I know that feeling. I dropped her off in NYC and had to come back home to CA. I cried all the way home on the 6 hr flight. Thankfully after 5 longs years of us commuting to see each other, she moved to the same state. Joy & Sadness.
Perfect. I was so full of anxiety after I lost my brother so I had to take Xanax but I only took it for a month because I didn’t want to suppress my pain, my heartache and the good memories I was leaning on to help me during the dark times. It’s something I talk to my mom a lot; that feeling bad is good.
Hugs, friend. That amazing Annie is amazing.
Such a lovely post – I’ve been following your blog for years (Annabel and James are almost the same ages as my Ramona and Althea), and this post right here has to be one of my all-time favorites.
Practical question: how did James do?

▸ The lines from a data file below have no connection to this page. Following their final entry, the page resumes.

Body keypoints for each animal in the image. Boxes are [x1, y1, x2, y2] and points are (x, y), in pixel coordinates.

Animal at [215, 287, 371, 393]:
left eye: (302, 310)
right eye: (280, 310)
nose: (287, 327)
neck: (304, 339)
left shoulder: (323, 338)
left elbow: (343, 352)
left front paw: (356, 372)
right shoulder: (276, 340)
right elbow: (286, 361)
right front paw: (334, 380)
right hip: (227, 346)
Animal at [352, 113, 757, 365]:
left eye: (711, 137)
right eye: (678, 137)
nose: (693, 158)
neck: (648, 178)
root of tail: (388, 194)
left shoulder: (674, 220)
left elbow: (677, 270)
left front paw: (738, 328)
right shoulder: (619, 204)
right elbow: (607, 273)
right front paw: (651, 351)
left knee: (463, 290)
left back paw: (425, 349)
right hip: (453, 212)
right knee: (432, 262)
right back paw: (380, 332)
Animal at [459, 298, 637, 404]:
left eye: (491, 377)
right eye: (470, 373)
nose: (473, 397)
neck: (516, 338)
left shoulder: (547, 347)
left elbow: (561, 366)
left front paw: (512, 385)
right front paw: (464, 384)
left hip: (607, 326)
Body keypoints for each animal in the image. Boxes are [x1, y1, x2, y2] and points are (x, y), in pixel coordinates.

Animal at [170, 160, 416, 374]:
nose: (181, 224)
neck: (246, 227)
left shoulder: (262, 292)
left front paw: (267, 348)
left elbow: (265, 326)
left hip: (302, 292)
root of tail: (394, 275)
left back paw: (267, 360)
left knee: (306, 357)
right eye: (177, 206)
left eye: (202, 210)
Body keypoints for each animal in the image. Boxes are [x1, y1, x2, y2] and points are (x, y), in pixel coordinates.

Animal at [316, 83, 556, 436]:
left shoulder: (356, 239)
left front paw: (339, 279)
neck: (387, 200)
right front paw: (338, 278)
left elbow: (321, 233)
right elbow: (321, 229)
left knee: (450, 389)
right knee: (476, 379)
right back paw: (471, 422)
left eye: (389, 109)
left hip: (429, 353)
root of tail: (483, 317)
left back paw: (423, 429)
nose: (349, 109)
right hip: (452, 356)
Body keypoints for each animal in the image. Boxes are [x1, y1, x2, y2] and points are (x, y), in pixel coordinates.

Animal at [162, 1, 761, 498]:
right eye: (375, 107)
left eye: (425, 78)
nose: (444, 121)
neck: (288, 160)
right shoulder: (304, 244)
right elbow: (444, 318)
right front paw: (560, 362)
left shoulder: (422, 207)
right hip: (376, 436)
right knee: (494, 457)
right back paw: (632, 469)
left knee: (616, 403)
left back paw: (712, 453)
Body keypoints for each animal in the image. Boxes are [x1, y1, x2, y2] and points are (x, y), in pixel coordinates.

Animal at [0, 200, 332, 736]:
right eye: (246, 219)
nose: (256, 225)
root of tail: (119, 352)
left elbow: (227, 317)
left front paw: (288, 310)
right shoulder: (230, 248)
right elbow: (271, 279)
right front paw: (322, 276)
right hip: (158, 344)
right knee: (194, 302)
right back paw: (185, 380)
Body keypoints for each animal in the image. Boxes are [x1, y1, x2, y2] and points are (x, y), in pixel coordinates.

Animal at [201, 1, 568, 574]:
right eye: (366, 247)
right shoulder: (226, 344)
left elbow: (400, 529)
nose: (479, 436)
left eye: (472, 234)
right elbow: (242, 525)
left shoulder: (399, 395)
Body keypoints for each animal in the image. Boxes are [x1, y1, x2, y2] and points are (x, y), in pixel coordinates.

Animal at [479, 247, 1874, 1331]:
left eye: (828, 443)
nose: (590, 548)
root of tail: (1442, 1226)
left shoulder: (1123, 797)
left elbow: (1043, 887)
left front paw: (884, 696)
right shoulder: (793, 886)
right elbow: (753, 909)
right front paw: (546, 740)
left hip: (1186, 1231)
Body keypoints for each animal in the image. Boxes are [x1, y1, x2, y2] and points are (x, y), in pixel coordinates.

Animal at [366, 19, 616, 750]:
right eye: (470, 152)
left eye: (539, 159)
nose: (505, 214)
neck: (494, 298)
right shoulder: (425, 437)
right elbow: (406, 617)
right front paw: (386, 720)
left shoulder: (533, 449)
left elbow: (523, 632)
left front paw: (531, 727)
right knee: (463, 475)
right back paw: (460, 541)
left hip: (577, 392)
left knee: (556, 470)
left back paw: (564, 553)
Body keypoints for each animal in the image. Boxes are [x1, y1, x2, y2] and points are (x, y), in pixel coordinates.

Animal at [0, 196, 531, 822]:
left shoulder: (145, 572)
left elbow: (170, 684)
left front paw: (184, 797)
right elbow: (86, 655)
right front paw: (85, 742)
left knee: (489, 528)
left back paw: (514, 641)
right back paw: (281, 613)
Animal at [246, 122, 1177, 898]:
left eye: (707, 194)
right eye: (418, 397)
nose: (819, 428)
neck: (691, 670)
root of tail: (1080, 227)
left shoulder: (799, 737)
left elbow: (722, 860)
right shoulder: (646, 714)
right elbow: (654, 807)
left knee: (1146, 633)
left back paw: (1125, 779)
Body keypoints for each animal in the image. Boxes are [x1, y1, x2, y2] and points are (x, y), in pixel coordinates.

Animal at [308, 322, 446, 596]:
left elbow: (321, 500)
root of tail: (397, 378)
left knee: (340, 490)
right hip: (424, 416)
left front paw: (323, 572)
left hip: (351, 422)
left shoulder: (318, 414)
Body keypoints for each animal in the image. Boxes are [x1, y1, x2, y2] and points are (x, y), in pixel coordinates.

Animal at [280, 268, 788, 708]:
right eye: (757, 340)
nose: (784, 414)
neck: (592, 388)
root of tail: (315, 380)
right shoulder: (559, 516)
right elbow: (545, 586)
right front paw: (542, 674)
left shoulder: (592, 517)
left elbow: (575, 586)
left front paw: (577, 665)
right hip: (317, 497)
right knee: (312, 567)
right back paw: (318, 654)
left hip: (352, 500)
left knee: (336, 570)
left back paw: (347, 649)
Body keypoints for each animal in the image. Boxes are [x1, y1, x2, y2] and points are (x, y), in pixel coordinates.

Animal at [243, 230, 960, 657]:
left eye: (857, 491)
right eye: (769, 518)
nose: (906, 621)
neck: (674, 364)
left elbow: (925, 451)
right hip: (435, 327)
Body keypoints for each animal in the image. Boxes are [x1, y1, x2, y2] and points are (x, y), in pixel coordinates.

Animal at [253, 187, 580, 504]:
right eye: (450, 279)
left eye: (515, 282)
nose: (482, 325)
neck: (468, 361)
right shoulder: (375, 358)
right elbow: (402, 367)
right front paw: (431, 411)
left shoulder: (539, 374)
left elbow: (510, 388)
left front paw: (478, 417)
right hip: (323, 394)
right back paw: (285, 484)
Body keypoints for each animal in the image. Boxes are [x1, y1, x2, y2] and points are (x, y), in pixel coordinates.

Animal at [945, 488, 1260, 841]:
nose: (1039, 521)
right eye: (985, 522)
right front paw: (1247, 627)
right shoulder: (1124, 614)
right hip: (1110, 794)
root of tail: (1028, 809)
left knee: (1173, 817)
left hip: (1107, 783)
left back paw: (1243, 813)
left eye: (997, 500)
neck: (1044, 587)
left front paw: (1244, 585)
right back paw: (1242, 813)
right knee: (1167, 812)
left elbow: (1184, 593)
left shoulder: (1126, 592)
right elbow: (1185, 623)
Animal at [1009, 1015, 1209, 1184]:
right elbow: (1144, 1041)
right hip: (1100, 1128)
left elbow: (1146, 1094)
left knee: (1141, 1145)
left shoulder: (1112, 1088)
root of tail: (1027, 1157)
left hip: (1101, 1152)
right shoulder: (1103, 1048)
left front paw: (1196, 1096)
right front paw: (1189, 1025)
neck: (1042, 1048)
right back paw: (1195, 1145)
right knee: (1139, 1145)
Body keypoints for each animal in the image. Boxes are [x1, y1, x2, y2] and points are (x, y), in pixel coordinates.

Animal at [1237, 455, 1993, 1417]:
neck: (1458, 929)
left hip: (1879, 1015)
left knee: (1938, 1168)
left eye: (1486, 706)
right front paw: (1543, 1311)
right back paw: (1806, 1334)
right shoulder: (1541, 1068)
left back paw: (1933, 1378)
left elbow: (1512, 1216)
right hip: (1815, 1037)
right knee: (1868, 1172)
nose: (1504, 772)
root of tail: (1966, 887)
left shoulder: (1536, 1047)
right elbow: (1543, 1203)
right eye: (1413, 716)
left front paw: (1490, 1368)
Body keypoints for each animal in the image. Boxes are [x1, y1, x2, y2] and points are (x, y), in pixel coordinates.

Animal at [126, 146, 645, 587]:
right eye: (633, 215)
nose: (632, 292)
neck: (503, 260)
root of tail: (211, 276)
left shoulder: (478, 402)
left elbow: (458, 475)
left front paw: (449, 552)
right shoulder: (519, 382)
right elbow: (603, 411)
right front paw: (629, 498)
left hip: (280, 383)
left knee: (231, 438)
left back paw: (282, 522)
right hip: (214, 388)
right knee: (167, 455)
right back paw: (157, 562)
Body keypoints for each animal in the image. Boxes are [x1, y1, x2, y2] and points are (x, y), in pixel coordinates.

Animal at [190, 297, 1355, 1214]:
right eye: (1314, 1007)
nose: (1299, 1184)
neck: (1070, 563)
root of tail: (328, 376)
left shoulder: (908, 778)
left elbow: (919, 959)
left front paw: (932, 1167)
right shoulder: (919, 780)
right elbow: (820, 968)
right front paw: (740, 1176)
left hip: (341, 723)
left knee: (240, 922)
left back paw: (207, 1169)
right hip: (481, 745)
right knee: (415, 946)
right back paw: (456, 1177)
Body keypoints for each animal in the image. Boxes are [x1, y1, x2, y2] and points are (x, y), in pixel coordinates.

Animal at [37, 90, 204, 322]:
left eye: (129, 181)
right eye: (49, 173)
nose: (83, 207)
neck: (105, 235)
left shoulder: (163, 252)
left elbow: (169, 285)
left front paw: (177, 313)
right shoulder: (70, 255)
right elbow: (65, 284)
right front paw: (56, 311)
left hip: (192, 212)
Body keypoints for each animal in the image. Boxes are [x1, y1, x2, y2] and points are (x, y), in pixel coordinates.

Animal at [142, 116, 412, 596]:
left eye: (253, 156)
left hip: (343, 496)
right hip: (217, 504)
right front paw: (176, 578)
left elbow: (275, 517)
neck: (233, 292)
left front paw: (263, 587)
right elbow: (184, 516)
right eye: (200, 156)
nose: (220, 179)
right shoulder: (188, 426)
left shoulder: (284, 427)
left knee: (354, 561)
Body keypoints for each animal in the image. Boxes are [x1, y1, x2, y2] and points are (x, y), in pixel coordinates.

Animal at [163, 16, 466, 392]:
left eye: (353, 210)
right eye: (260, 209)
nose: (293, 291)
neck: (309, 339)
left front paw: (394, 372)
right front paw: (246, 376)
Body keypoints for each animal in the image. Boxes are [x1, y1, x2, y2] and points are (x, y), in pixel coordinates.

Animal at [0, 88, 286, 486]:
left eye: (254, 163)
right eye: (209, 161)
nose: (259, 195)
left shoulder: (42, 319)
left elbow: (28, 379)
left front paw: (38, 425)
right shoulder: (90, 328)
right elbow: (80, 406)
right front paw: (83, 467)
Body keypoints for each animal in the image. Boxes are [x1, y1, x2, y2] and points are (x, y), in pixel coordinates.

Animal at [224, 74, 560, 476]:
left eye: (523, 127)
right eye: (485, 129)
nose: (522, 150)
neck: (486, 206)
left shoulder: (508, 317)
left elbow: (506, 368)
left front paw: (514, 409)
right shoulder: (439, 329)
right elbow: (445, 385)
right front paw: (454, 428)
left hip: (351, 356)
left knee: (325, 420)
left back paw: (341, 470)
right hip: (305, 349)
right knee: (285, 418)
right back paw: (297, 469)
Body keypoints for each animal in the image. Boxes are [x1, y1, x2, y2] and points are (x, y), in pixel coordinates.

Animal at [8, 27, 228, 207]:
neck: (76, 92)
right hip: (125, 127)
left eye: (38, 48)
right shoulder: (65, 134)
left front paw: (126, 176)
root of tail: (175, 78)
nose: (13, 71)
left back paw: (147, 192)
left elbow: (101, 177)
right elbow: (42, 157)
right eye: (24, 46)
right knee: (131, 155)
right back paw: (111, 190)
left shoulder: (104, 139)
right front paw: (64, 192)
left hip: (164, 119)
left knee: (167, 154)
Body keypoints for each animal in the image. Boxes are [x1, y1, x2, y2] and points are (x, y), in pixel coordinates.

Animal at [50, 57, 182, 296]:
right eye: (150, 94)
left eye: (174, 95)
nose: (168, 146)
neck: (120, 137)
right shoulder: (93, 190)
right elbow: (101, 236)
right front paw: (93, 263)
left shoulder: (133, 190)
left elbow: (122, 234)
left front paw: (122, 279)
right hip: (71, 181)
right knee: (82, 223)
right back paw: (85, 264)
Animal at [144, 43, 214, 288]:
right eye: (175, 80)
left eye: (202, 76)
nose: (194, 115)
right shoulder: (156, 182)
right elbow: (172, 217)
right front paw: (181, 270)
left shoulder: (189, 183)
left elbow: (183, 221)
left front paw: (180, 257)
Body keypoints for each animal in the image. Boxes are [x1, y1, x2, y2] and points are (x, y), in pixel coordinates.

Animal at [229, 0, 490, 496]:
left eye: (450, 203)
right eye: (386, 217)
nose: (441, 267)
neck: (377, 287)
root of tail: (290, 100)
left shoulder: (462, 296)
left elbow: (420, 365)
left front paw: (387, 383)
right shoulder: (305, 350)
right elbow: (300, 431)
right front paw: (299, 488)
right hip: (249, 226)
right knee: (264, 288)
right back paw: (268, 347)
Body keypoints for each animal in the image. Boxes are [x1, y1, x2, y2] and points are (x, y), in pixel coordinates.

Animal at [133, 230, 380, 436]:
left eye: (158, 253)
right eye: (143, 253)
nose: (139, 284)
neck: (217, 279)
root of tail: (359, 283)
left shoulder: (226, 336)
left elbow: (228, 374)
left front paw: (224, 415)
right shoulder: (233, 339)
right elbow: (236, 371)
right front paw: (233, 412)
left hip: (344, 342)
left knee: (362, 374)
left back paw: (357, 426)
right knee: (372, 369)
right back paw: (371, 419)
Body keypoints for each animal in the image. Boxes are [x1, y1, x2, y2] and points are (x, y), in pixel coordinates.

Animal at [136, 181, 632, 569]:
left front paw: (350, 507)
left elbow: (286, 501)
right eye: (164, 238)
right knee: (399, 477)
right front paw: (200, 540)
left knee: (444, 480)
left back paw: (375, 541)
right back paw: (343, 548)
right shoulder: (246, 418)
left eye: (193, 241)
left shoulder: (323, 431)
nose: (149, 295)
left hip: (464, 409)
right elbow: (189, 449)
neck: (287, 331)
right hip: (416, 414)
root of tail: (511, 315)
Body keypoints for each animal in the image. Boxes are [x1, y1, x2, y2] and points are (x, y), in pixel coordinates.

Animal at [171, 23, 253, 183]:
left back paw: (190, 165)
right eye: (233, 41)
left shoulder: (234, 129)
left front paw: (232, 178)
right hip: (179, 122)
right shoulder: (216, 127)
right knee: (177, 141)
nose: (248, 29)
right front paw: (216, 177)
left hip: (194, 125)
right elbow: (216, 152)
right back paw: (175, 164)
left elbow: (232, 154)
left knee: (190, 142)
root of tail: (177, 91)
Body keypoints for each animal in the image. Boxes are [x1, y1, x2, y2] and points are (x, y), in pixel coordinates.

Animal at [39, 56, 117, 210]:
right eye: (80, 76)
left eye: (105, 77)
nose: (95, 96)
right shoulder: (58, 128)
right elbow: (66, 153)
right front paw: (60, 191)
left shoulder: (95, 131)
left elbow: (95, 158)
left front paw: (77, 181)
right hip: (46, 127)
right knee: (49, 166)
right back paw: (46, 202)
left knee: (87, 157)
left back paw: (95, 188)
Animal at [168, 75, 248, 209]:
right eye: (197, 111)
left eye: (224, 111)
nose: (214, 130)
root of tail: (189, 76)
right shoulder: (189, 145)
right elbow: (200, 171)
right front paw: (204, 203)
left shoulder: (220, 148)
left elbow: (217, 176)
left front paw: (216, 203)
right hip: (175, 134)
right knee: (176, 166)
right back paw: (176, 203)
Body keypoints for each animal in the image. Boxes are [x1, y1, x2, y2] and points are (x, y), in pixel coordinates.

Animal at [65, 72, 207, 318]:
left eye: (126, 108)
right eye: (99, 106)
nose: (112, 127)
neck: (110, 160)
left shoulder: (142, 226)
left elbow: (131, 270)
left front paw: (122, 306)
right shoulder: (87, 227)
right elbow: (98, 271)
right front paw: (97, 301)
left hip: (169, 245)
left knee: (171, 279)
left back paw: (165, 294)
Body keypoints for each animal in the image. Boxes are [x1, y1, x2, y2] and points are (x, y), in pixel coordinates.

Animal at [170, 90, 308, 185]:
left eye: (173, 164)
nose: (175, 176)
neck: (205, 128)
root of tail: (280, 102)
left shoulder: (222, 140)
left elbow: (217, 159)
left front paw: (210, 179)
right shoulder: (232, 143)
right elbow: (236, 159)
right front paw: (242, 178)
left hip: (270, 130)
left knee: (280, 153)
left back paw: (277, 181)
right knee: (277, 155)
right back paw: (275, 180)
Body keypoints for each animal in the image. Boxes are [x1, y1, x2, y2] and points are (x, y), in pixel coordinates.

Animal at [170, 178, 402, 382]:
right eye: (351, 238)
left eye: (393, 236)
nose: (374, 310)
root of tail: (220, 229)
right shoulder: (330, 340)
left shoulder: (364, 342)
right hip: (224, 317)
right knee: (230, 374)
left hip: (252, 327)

I think Thea would love the visuals, but I’m not sure about her attention. But when I saw that James went, I am thinking about taking here. Seems like a wonderful milestone (1st movie) moment.
He actually did pretty well! We were prepared – we had popcorn, drinks, and other snacks, so we were ready to distract him. He sat on Mike’s lap the whole time, and got a little squirmy about 3/4 of the way through, but he settled down. I was honestly surprised! We sat by an aisle just to be on the safe side, but we never had to take him out.
Annie is so smart beyond her years. My heart aches at this “I never got to make any memories with Maddie. But if she were still here, we’d play all sorts of games together!”
Love Annie’s analogy of Joy & Sadness with the last piece of cake
That was beautiful.
She is such a perceptive and smart little girl!
I’ve been wanting to take my daughter, and dreading it (I already saw it sans kids). On one hand, we’ve been talking about feelings a lot (in order to help her express hers, something she finds extremely hard) anyway. On the other, I worry the movie will only compound her confusion more. Ultimately, I’ve decided I might take her to see it, and hope it doesn’t make her more anxious about feelings than she already is.
Welp. I’m a bucket of tears now. You’re a good mom, Heather. A very very good mom. xoxo
Annie always strikes me as such an old soul based on the dialogue you have with her. This was definitely one of my favorite posts from you. Just a really beautiful message, here. Thank you for sharing. On a lighter note, I love the doll! Where did you find it? Such a great idea for a movie!
Annabelle is simply amazing. Incredible how she can express herself so well already. She’s going to grow up to be funny and intelligent like her parents!!
Maggie Squarepennies says:
Beautifully expressed Heather. You have a real treasure there. She understands so much and will be able to share with you as she grows.
This is a beautifully written post. Thank you thank you thank you.
OH my gosh, I love this post and Annie’s analogy.
Such a lovely post. Thanks for sharing, Heather.
Annie’s analogy about joy and sadness and cake really was spot-on.
I adore you and I adore all your posts!
This was so touching and so beautifully written. You are raising such smart, thoughtful, funny and beautiful children.